▶ [Data to use]:

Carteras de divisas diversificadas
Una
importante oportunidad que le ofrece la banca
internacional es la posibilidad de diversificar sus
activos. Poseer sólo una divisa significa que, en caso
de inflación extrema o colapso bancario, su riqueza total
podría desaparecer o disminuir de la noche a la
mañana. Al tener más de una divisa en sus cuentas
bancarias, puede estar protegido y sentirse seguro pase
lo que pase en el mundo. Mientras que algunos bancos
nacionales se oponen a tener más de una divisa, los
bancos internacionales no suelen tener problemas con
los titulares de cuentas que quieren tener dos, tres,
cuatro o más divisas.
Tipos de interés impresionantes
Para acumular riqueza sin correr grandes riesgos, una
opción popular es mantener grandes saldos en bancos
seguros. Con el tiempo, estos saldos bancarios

▶ [Activity]:
All lines from the one containing "los titulares de" through the last line of the data must be set down exactly. No other lines belong in the answer.

▶ [Exercise response]:
los titulares de cuentas que quieren tener dos, tres,
cuatro o más divisas.
Tipos de interés impresionantes
Para acumular riqueza sin correr grandes riesgos, una
opción popular es mantener grandes saldos en bancos
seguros. Con el tiempo, estos saldos bancarios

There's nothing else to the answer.